### Task prompt
Update the data below by changing every "Sale-Artikel" to "Restposten". Leave everything else unchanged.

### Exercise input
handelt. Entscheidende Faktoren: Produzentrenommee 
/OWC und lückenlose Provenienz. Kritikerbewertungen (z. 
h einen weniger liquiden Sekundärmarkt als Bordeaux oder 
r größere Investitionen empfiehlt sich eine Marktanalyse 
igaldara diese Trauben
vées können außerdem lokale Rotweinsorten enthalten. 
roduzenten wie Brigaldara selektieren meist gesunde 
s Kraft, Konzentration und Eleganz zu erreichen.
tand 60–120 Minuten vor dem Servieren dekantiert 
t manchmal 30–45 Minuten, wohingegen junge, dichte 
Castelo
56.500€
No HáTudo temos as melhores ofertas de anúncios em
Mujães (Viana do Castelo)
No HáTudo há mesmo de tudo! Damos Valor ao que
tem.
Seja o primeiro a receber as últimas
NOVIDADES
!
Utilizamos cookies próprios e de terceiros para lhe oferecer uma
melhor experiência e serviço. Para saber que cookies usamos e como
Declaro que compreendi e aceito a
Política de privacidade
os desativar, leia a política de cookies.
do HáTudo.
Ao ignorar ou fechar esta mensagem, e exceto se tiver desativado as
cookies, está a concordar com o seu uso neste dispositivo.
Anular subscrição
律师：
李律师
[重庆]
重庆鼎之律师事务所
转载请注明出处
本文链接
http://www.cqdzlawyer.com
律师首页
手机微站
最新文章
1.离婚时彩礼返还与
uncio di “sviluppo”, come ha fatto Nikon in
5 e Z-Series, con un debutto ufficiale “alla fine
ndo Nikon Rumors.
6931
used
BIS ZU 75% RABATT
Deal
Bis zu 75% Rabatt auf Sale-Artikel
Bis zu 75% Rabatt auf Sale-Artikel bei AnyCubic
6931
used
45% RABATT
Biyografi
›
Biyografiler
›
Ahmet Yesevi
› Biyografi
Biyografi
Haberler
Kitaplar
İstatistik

### Written reply
handelt. Entscheidende Faktoren: Produzentrenommee 
/OWC und lückenlose Provenienz. Kritikerbewertungen (z. 
h einen weniger liquiden Sekundärmarkt als Bordeaux oder 
r größere Investitionen empfiehlt sich eine Marktanalyse 
igaldara diese Trauben
vées können außerdem lokale Rotweinsorten enthalten. 
roduzenten wie Brigaldara selektieren meist gesunde 
s Kraft, Konzentration und Eleganz zu erreichen.
tand 60–120 Minuten vor dem Servieren dekantiert 
t manchmal 30–45 Minuten, wohingegen junge, dichte 
Castelo
56.500€
No HáTudo temos as melhores ofertas de anúncios em
Mujães (Viana do Castelo)
No HáTudo há mesmo de tudo! Damos Valor ao que
tem.
Seja o primeiro a receber as últimas
NOVIDADES
!
Utilizamos cookies próprios e de terceiros para lhe oferecer uma
melhor experiência e serviço. Para saber que cookies usamos e como
Declaro que compreendi e aceito a
Política de privacidade
os desativar, leia a política de cookies.
do HáTudo.
Ao ignorar ou fechar esta mensagem, e exceto se tiver desativado as
cookies, está a concordar com o seu uso neste dispositivo.
Anular subscrição
律师：
李律师
[重庆]
重庆鼎之律师事务所
转载请注明出处
本文链接
http://www.cqdzlawyer.com
律师首页
手机微站
最新文章
1.离婚时彩礼返还与
uncio di “sviluppo”, come ha fatto Nikon in
5 e Z-Series, con un debutto ufficiale “alla fine
ndo Nikon Rumors.
6931
used
BIS ZU 75% RABATT
Deal
Bis zu 75% Rabatt auf Restposten
Bis zu 75% Rabatt auf Restposten bei AnyCubic
6931
used
45% RABATT
Biyografi
›
Biyografiler
›
Ahmet Yesevi
› Biyografi
Biyografi
Haberler
Kitaplar
İstatistik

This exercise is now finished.